PROTECTING THE RIGHT TO ORGANIZE
Some who praised Trumka cited his advocacy – and theirs – for Labor’s top current cause, the Protecting the Right To Organize (PRO) Act, the most wide-ranging, pro-worker Labor law reform since the original 1935 National Labor Relations Act. Others recalled past struggles he joined.

“Our hearts are with the Trumka family, Rich’s beloved @MineWorkers, and all of Labor,” tweeted Sara Nelson, president of the Association of Flight Attendants-CWA. “What an incredible loss for our movement. I believe Rich would echo the words of UMWA’s angel, Mother Jones: ‘Don’t mourn, organize!’ We must honor Rich by uniting around his lifelong fight.

“This (Pro Act) will be his legacy and we have to act with urgency to honor his lifelong mission to fight for all working people,” her tweet concluded.

GRACE AND COMMITMENT
“From the commercial airways 30,000 feet in the air to the deepest mine shafts 10,000 feet below ground, there is no part of our world that was not touched by his grace and commitment to what he believed was right,” said Labor Secretary Marty Walsh, a member of Laborers Local 223.

SOCIAL AND ECONOMIC JUSTICE
Others referenced Trumka’s campaigns for workers, civil rights and for other causes. One was leading the crusade against unfair “free trade” pacts and forcing pro-worker changes in the Trump administration’s U.S.-Mexico-Canada Agreement.
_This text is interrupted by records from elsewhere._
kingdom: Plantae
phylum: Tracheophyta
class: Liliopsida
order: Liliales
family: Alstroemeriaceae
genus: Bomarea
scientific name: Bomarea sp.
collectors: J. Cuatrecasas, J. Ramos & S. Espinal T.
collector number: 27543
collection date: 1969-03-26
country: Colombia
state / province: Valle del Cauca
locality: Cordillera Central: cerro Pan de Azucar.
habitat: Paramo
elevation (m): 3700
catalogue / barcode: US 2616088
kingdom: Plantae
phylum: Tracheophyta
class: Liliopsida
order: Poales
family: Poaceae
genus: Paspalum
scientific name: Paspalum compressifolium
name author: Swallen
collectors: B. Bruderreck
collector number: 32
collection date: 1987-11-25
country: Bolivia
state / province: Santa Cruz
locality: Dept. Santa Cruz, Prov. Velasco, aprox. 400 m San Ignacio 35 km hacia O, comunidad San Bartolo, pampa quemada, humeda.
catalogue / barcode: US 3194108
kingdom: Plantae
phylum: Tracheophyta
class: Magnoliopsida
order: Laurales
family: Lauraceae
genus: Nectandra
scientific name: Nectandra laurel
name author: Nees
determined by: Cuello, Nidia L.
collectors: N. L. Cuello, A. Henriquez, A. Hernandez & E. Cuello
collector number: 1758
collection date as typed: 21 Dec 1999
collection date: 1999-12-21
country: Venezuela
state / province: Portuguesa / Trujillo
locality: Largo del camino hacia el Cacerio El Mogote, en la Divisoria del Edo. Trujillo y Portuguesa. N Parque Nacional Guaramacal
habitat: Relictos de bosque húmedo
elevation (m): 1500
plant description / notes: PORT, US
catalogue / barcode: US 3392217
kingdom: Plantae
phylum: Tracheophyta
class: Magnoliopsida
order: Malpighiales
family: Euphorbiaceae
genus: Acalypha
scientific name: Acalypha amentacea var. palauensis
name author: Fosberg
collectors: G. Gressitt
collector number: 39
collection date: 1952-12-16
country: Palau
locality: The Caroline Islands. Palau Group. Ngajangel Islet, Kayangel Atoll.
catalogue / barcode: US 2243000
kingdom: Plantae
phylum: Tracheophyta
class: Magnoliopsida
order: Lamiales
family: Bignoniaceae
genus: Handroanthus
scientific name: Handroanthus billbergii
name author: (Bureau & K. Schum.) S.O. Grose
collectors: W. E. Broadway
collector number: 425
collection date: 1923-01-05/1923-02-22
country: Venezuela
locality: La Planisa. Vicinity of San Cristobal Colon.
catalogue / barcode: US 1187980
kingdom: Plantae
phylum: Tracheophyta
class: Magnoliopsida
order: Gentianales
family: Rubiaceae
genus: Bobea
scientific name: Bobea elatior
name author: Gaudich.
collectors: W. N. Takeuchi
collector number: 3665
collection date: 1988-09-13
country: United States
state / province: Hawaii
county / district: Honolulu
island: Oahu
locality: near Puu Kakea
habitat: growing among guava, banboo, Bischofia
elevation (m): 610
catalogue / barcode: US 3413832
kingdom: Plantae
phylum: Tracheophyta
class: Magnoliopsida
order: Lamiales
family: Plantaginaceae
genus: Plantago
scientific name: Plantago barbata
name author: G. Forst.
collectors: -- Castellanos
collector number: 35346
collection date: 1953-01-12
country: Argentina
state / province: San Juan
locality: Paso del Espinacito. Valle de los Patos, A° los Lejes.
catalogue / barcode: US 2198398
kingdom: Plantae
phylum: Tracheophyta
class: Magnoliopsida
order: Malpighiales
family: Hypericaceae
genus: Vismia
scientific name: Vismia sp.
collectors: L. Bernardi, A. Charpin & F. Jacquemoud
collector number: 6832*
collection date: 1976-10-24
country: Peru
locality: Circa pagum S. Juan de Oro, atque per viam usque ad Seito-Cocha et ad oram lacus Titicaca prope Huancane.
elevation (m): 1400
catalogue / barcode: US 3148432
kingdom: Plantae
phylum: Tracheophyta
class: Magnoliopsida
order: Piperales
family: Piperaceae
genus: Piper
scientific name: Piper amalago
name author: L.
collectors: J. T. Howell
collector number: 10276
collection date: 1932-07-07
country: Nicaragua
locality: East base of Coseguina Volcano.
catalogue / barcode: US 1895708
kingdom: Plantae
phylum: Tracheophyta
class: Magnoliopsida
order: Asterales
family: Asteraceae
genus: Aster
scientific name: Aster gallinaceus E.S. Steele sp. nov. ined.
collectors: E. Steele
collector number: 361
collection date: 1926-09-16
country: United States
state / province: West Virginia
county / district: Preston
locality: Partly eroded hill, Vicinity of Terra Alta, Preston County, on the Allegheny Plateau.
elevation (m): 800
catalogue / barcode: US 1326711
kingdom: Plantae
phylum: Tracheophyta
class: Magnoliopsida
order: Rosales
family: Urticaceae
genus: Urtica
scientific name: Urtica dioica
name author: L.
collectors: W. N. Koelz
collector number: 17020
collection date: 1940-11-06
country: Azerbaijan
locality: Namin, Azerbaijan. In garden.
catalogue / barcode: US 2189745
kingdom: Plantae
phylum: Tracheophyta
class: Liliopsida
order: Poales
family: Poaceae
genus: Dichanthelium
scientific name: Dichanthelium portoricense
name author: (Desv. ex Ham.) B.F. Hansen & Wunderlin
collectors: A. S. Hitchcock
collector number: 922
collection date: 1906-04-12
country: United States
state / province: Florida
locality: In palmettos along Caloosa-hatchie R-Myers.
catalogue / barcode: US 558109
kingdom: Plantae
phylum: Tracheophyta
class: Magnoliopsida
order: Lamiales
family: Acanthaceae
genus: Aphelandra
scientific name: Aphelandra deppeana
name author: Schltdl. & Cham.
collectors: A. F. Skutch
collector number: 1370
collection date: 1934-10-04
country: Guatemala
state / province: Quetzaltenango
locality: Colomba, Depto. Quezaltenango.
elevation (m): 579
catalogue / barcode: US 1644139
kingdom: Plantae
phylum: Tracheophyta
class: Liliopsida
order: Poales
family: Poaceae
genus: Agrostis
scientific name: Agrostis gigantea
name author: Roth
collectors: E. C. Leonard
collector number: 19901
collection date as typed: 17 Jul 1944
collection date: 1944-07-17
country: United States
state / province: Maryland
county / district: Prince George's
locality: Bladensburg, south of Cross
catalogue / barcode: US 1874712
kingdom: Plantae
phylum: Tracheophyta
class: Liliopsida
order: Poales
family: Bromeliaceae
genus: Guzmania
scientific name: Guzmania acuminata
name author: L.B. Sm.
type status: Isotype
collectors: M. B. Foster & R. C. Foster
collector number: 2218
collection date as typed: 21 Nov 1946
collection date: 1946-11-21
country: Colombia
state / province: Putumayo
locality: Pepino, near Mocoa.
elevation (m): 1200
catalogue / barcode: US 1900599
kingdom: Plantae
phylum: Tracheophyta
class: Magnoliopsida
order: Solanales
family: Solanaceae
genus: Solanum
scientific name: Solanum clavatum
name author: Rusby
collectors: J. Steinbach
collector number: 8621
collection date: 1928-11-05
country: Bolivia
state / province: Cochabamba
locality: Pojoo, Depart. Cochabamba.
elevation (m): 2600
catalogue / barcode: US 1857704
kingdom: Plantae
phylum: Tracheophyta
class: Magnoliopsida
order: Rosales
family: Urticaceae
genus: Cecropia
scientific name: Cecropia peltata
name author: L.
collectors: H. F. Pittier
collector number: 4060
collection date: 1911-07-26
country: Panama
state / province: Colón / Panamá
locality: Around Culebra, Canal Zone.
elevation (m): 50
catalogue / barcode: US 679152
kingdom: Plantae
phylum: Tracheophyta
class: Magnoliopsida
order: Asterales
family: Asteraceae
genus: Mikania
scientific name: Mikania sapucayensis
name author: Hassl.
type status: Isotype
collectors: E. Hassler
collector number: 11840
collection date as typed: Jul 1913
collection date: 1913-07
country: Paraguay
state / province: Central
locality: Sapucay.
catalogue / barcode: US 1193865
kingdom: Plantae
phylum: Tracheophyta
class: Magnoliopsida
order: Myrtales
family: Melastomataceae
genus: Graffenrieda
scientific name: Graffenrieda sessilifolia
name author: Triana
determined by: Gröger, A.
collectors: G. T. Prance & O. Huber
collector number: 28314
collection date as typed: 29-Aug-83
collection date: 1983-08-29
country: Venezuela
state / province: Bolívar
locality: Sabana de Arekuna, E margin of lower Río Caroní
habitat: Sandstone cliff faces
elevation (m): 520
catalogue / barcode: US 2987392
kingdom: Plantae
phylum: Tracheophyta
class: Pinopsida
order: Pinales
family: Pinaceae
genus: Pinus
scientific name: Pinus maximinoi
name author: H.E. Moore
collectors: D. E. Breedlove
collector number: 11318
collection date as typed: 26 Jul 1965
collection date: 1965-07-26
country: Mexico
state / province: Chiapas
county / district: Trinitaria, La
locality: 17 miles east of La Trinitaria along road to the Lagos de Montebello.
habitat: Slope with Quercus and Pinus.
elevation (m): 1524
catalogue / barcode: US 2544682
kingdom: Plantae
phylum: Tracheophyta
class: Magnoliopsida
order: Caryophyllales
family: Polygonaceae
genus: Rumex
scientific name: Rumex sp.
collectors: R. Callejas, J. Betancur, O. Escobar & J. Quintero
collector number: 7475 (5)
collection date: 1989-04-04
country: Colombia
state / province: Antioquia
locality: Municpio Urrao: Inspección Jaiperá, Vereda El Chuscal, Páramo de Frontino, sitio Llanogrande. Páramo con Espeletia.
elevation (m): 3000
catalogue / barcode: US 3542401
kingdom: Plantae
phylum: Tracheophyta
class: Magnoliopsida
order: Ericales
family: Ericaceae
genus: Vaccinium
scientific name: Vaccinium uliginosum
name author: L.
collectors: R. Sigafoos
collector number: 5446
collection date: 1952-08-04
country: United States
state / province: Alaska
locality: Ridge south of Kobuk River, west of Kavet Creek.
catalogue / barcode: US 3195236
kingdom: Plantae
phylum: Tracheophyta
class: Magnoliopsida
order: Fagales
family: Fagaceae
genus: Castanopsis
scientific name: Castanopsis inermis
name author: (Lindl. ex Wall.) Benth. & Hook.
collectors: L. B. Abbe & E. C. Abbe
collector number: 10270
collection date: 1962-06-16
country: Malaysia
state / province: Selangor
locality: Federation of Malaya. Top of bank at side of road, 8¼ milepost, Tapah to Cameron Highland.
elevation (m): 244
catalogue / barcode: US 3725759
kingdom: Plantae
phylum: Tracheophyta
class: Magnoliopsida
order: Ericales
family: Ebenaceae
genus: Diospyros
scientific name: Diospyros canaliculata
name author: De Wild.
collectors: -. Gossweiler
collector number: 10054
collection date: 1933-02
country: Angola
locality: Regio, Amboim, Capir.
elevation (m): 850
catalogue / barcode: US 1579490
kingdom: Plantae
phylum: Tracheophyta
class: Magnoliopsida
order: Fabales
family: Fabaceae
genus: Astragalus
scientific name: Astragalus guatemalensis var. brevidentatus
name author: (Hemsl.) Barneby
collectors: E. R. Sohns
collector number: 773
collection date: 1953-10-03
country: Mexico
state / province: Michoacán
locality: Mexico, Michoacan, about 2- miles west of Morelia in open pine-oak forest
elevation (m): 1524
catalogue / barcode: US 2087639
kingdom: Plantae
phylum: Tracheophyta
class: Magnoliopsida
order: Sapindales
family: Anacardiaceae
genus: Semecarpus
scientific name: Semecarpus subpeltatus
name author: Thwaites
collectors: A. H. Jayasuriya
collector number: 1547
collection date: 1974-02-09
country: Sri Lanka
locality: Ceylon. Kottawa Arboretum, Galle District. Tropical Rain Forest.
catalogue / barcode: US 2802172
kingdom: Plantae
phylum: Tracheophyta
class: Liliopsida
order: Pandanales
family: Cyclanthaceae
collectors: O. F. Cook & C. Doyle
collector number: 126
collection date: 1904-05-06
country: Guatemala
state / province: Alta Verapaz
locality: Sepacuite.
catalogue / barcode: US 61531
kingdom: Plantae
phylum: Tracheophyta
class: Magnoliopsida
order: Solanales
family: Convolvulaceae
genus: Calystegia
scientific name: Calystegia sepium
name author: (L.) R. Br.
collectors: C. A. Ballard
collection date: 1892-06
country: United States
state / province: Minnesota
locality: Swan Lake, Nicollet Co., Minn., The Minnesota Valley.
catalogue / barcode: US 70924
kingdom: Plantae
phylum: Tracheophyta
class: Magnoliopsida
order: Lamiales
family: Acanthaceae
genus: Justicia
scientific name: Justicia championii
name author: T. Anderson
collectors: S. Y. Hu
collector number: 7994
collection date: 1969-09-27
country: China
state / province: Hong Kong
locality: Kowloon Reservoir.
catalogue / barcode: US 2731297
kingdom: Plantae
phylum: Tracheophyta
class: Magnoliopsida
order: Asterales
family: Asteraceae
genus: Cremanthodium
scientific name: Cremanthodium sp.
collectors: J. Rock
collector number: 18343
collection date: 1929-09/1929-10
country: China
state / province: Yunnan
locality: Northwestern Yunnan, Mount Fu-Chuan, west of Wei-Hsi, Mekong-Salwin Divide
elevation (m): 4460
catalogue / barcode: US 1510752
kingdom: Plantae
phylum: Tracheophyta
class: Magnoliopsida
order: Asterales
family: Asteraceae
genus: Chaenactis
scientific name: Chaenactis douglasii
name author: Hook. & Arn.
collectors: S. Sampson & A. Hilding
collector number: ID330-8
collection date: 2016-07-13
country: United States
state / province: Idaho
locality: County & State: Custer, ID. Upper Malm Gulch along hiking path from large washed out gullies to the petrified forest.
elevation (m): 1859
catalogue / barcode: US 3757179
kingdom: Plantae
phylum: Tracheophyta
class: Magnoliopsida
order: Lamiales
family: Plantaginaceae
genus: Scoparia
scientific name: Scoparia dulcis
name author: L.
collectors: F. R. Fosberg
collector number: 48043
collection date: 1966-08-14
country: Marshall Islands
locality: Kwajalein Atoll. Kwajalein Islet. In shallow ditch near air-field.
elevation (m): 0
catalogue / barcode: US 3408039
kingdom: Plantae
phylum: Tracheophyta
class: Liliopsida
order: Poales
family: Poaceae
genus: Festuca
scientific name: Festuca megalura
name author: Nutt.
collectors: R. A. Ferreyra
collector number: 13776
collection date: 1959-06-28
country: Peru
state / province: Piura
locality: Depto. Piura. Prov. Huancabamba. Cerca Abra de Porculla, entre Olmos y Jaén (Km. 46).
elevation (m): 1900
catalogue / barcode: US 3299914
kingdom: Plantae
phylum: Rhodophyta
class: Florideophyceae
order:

Utility Workers President James Slevin called Trumka “an outspoken advocate for social and economic justice, and the nation’s clearest voice on the critical need to ensure all workers have a good job and the power to determine their wages and working conditions. He will be sorely missed.”

ON BEHALF OF ALL WORKERS
“We are thankful for all he accomplished on behalf of working people, particularly recently as he nimbly guided the Labor Movement through an extremely politically divided time, all the while keeping the movement united in the fight for the future of all working people. We are committed to upholding his powerful legacy and the fight for dignity and respect for all,” Office and Professional Employees President Richard Lanigan said.

‘A BEACON OF LIGHT’
Auto Workers President Ray Curry said Trumka kept fighting for workers “to his dying day.”

[He] “understood working men and women in this country are indispensable and are the engine that drives our economy and our communities.

“Anyone who knew him, knew he was a tireless fighter of workers’ rights and human rights. The arc of history will remember this great man as a beacon of light during this trying time for working men and women.”